Underlying Issue:
Traditional stablecoins (USDC, USDT) are zero-yield assets—they merely track the dollar. But in 2025–2026, a new generation of yield-bearing stablecoins has emerged, led by Ethena’s USDe. USDe generates yield by holding spot ether (ETH) and shorting ETH futures simultaneously (a cash-and-carry trade), passing the funding rate (currently 15–25% annualized) to holders. The coin is “stable” because the short hedge neutralizes price risk. The underlying issue is that USDe and its imitators (Avalanche’s Stbl, Ondo’s USDY) now have $30 billion in combined supply, creating a new convexity: when futures funding rates are high, USDe yields are high, attracting capital, which pushes down funding rates. This negative feedback loop is not well understood. For UHNW investors, the opportunity is to capture the basis between USDe’s yield and traditional dollar funding costs—a spread that reached 1,800 basis points in March 2026.
Analysis:
The mechanism is elegant but fragile. USDe’s issuer holds $1 of ETH and shorts $1 of ETH perpetual futures on an exchange like Binance or Bybit. The funding rate paid to the short position is the yield distributed to USDe holders. In March 2026, ETH funding rates hit 35% annualized due to leveraged long speculation; USDe yielded 32% (after fees). Meanwhile, traditional dollar funding via Treasury bills yielded 4.5%. The spread of 27.5% attracted massive inflows—USDe supply tripled in six weeks. But as more USDe is minted, more ETH short positions are opened, which pushes funding rates down. By early April, funding rates had fallen to 12%, USDe yield to 10%, and the spread to 5.5%. The convexity is that USDe itself destroys its own yield. This creates a trading cycle: monitor funding rates, buy USDe when spreads exceed 15%, sell when they compress below 6%.
Critique:
Progressive financial inclusion advocates have long argued that stablecoins could provide banking access to the unbanked. Yield-bearing stablecoins seem even better—a savings account for anyone with a smartphone. But the critique is that USDe’s yield is not risk-free. The short position is on centralized exchanges (Binance, OKX), which are not regulated like U.S. futures exchanges. If an exchange collapses (as FTX did) or freezes withdrawals (as Binance has done selectively), the hedge fails and USDe de-pegs. Furthermore, the “yield” is not interest but a transfer from leveraged speculators; in a market crash, funding rates can go negative (shorts pay longs), and USDe yield would become negative, causing a bank run on a stablecoin. Progressives should demand that yield-bearing stablecoins be regulated as money market funds, requiring daily liquidity and stress testing. Without that, they are uninsured shadow banks.

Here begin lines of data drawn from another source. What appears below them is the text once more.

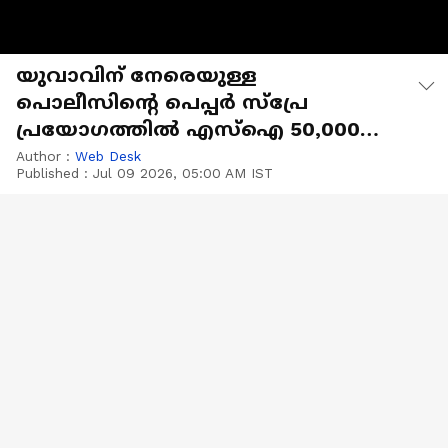
യുവാവിന് നേരെയുള്ള
പൊലീസിൻ്റെ പെപ്പർ സ്‌പ്രേ
പ്രയോഗത്തിൽ എസ്‌ഐ 50,000
രൂപ നൽകാൻ ഉത്തരവ്
Author :
Web Desk
Published :
Jul 09 2026, 05:00 AM IST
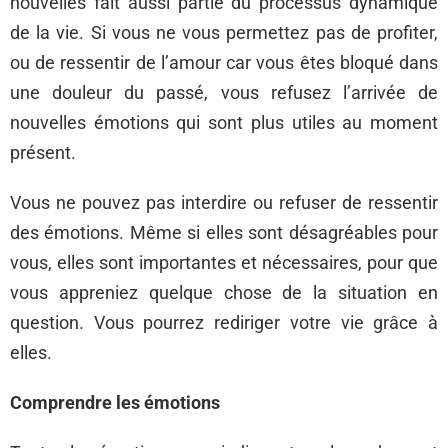
nouvelles fait aussi partie du processus dynamique
de la vie. Si vous ne vous permettez pas de profiter,
ou de ressentir de l’amour car vous êtes bloqué dans
une douleur du passé, vous refusez l’arrivée de
nouvelles émotions qui sont plus utiles au moment
présent.
Vous ne pouvez pas interdire ou refuser de ressentir
des émotions. Même si elles sont désagréables pour
vous, elles sont importantes et nécessaires, pour que
vous appreniez quelque chose de la situation en
question. Vous pourrez rediriger votre vie grâce à
elles.
Comprendre les émotions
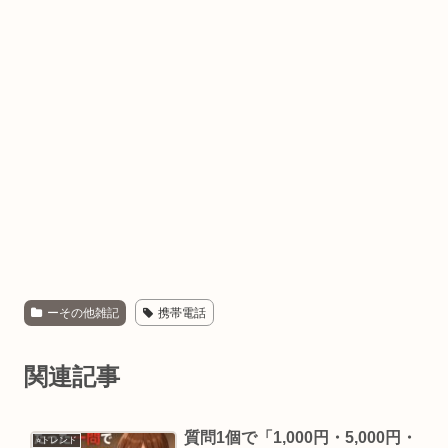
ーその他雑記
携帯電話
関連記事
質問1個で「1,000円・5,000円・
⭐︎トレンド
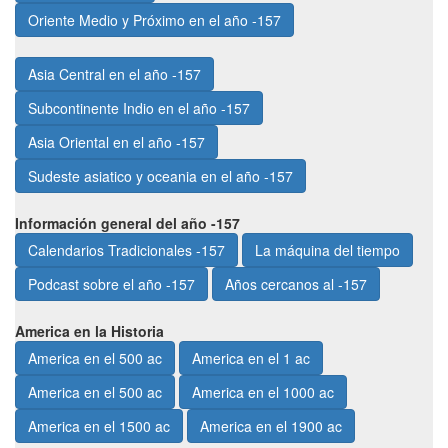
Oriente Medio y Próximo en el año -157
Asia Central en el año -157
Subcontinente Indio en el año -157
Asia Oriental en el año -157
Sudeste asiatico y oceania en el año -157
Información general del año -157
Calendarios Tradicionales -157
La máquina del tiempo
Podcast sobre el año -157
Años cercanos al -157
America en la Historia
America en el 500 ac
America en el 1 ac
America en el 500 ac
America en el 1000 ac
America en el 1500 ac
America en el 1900 ac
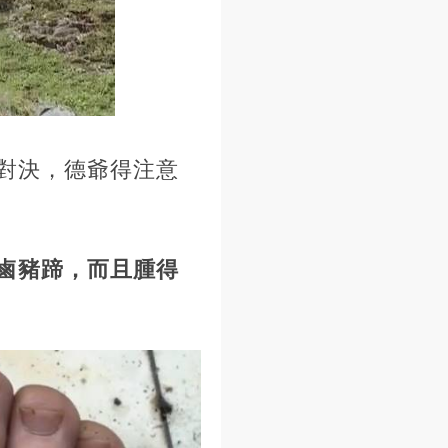
對決，德爺得注意
鹵豬蹄，而且腫得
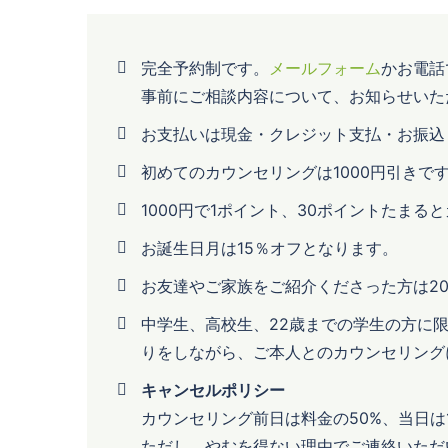
完全予約制です。
メールフォーム
かお電話
事前にご相談内容について、お知らせいた
お支払いは現金・クレジット支払・お振込
初めてのカウンセリングは1000円引きで
1000円で1ポイント、30ポイントたま
お誕生日月は15％オフとなります。
お友達やご家族をご紹介くださった方は2
中学生、高校生、22歳までの学生の方に
りをしながら、ご本人とのカウンセリング
キャンセルポリシー
カウンセリング前日は料金の50%、当日は
ただし、やむを得ない理由でご連絡いただ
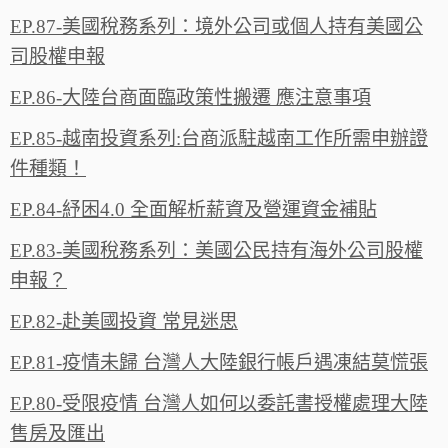
EP.87-美國稅務系列：境外公司或個人持有美國公
司股權申報
EP.86-大陸台商面臨政策性搬遷 應注意事項
EP.85-越南投資系列:台商派駐越南工作所需申辦證
件種類！
EP.84-紓困4.0 全面解析薪資及營運資金補貼
EP.83-美國稅務系列：美國公民持有海外公司股權
申報？
EP.82-赴美國投資 常見迷思
EP.81-疫情未歸 台灣人大陸銀行帳戶遇凍結莫慌張
EP.80-受限疫情 台灣人如何以委託書授權處理大陸
售房及匯出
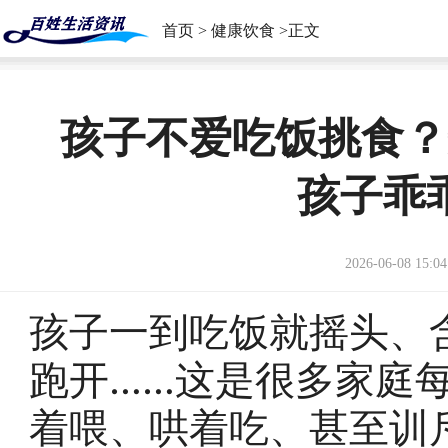
首页
>
健康饮食
>正文
孩子不爱吃饭挑食？
孩子乖
2026-06-08 15:04
孩子一到吃饭就摇头、
跑开……这是很多家庭
着喂、哄着吃、甚至训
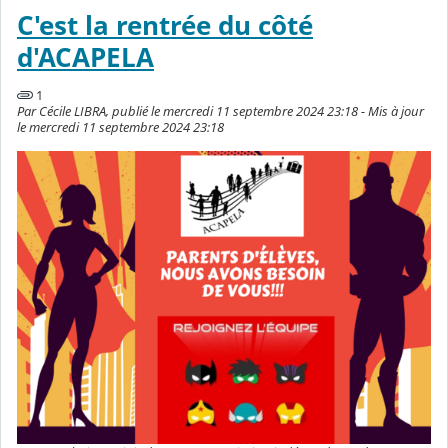
C'est la rentrée du côté
d'ACAPELA
1
Par Cécile LIBRA, publié le mercredi 11 septembre 2024 23:18 - Mis à jour
le mercredi 11 septembre 2024 23:18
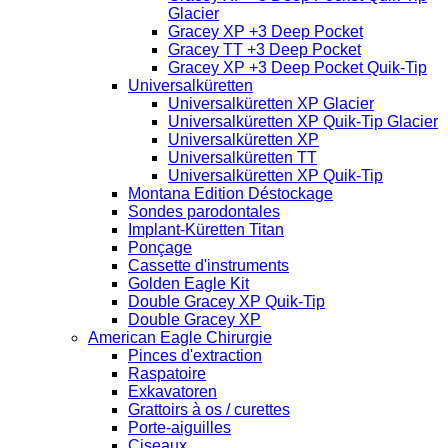
Glacier
Gracey XP +3 Deep Pocket
Gracey TT +3 Deep Pocket
Gracey XP +3 Deep Pocket Quik-Tip
Universalküretten
Universalküretten XP Glacier
Universalküretten XP Quik-Tip Glacier
Universalküretten XP
Universalküretten TT
Universalküretten XP Quik-Tip
Montana Edition Déstockage
Sondes parodontales
Implant-Küretten Titan
Ponçage
Cassette d'instruments
Golden Eagle Kit
Double Gracey XP Quik-Tip
Double Gracey XP
American Eagle Chirurgie
Pinces d'extraction
Raspatoire
Exkavatoren
Grattoirs à os / curettes
Porte-aiguilles
Ciseaux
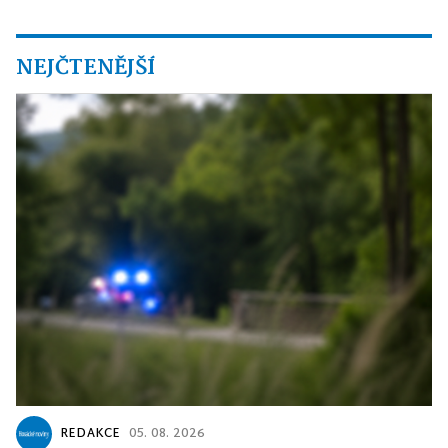
NEJČTENĚJŠÍ
REDAKCE
05. 08. 2026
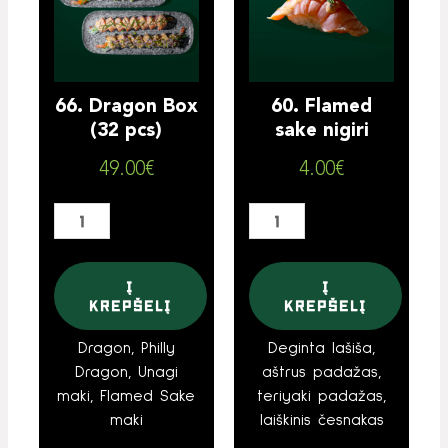
Dragon
Flamed
Box
sake
(32
nigiri
pcs)
66. Dragon Box
60. Flamed
(32 pcs)
sake nigiri
49.00
€
4.00
€
Į
Į
krepšelį
krepšelį
Dragon, Philly
Deginta lašiša,
Dragon, Unagi
aštrus padažas,
maki, Flamed Sake
teriyaki padažas,
maki
laiškinis česnakas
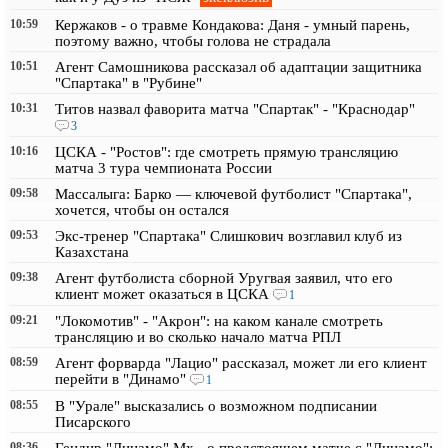
10:59
Кержаков - о травме Кондакова: Даня - умный парень,
поэтому важно, чтобы голова не страдала
10:51
Агент Самошникова рассказал об адаптации защитника
"Спартака" в "Рубине"
10:31
Титов назвал фаворита матча "Спартак" - "Краснодар"
3
10:16
ЦСКА - "Ростов": где смотреть прямую трансляцию
матча 3 тура чемпионата России
09:58
Массалыга: Барко — ключевой футболист "Спартака",
хочется, чтобы он остался
09:53
Экс-тренер "Спартака" Слишкович возглавил клуб из
Казахстана
09:38
Агент футболиста сборной Уругвая заявил, что его
клиент может оказаться в ЦСКА
1
09:21
"Локомотив" - "Акрон": на каком канале смотреть
трансляцию и во сколько начало матча РПЛ
08:59
Агент форварда "Лацио" рассказал, может ли его клиент
перейти в "Динамо"
1
08:55
В "Урале" высказались о возможном подписании
Писарского
08:36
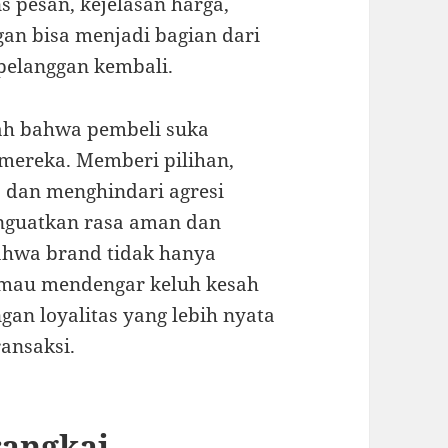
ns pesan, kejelasan harga,
an bisa menjadi bagian dari
pelanggan kembali.
lah bahwa pembeli suka
mereka. Memberi pilihan,
 dan menghindari agresi
nguatkan rasa aman dan
bahwa brand tidak hanya
a mau mendengar keluh kesah
an loyalitas yang lebih nyata
ransaksi.
rangkai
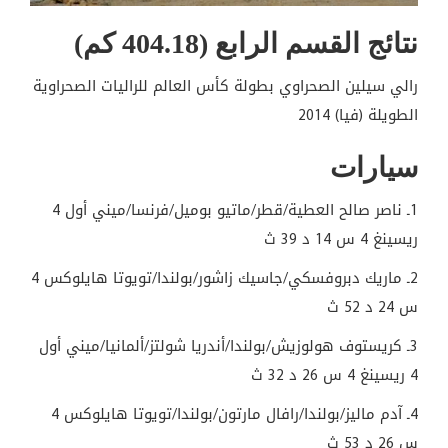
نتائج القسم الرابع (404.18 كم)
رالي سيلين الصحراوي بطولة كأس العالم للراليات الصحراوية
الطويلة (فيا) 2014
سيارات
1ـ ناصر صالح العطية/قطر/ماتيو بوميل/فرنسا/ميني أول 4
ريسينغ 4 س 14 د 39 ث
2ـ ماريك دبروفسكي/جاسيك زاشور/بولندا/تويوتا هايلوكس 4
س 24 د 52 ث
3ـ كريستوف هولوزيش/بولندا/أندريا شولتز/ألمانيا/ميني أول
4 ريسينغ 4 س 26 د 32 ث
4ـ آدم ماليز/بولندا/رافال مارتون/بولندا/تويوتا هايلوكس 4
س 26 د 53 ث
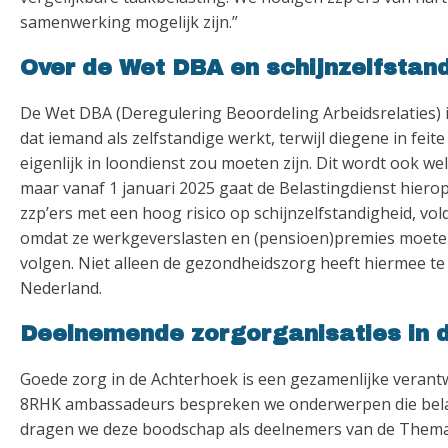
samenwerking mogelijk zijn.”
Over de Wet DBA en schijnzelfstan
De Wet DBA (Deregulering Beoordeling Arbeidsrelaties) i
dat iemand als zelfstandige werkt, terwijl diegene in fe
eigenlijk in loondienst zou moeten zijn. Dit wordt ook we
maar vanaf 1 januari 2025 gaat de Belastingdienst hier
zzp’ers met een hoog risico op schijnzelfstandigheid, vol
omdat ze werkgeverslasten en (pensioen)premies moeten
volgen. Niet alleen de gezondheidszorg heeft hiermee te
Nederland.
Deelnemende zorgorganisaties in 
Goede zorg in de Achterhoek is een gezamenlijke verant
8RHK ambassadeurs bespreken we onderwerpen die belang
dragen we deze boodschap als deelnemers van de Themata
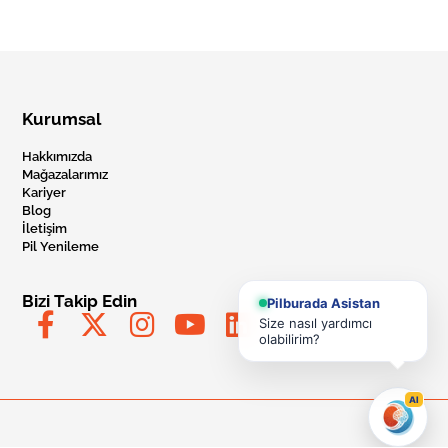
Kurumsal
Hakkımızda
Mağazalarımız
Kariyer
Blog
İletişim
Pil Yenileme
Bizi Takip Edin
Pilburada Asistan
Size nasıl yardımcı
olabilirim?
AI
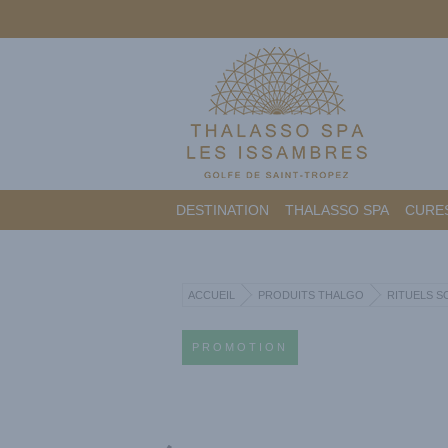
DESTINATION
THALASSO SPA
CURES
ACCUEIL
PRODUITS THALGO
RITUELS S
PROMOTION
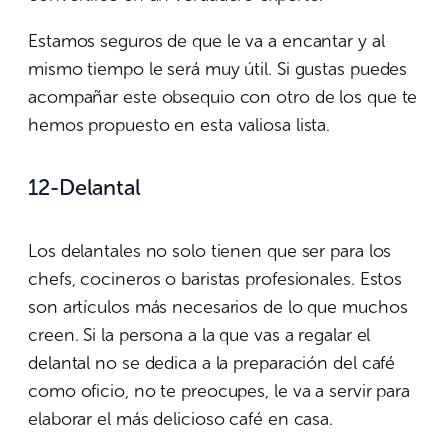
Estamos seguros de que le va a encantar y al
mismo tiempo le será muy útil. Si gustas puedes
acompañar este obsequio con otro de los que te
hemos propuesto en esta valiosa lista.
12-Delantal
Los delantales no solo tienen que ser para los
chefs, cocineros o baristas profesionales. Estos
son artículos más necesarios de lo que muchos
creen. Si la persona a la que vas a regalar el
delantal no se dedica a la preparación del café
como oficio, no te preocupes, le va a servir para
elaborar el más delicioso café en casa.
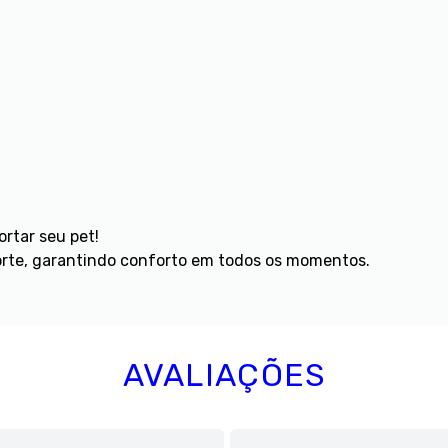
ortar seu pet!
orte, garantindo conforto em todos os momentos.
AVALIAÇÕES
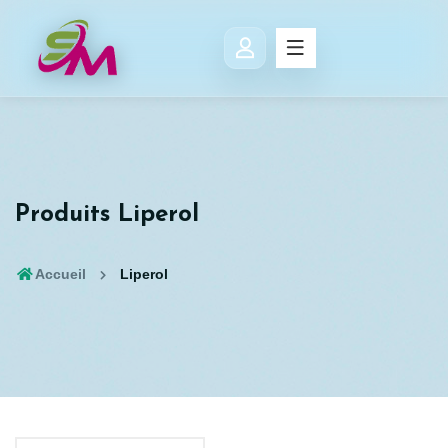
Produits Liperol
Accueil
Liperol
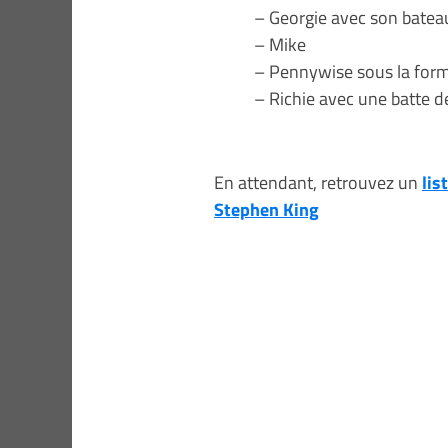
– Georgie avec son bateau 
– Mike
– Pennywise sous la for
– Richie avec une batte d
En attendant, retrouvez un
lis
Stephen King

Capitalization Perspective:
For sophisticated investors, the convexity is a tactical allocation tool. First, establish a USDe basis trading desk: borrow dollars at 4.5% (via T-bill repo), convert to USDe at 1:1, earn 10–25% yield, and hedge the exchange risk by buying put options on ETH (to protect against a funding rate collapse). Net returns: 8–18% with modest volatility. Second, provide “stability funding” to USDe issuers directly. Ethena offers institutional minting agreements with lower fees (0.1% instead of 0.3%) for large deposits over $10 million. Third, short USDe when funding rates fall below 6% and long traditional stablecoins (USDC), capturing the convergence as USDe de-pegs to $0.99. This pairs trade yields 2–3% in a week during compression events. Progressive angle: allocate 15% of basis trade profits to a “Stablecoin Consumer Protection Fund” that provides legal assistance to retail users if a yield-bearing stablecoin collapses. You profit from the mechanism while insuring the vulnerable against its risks.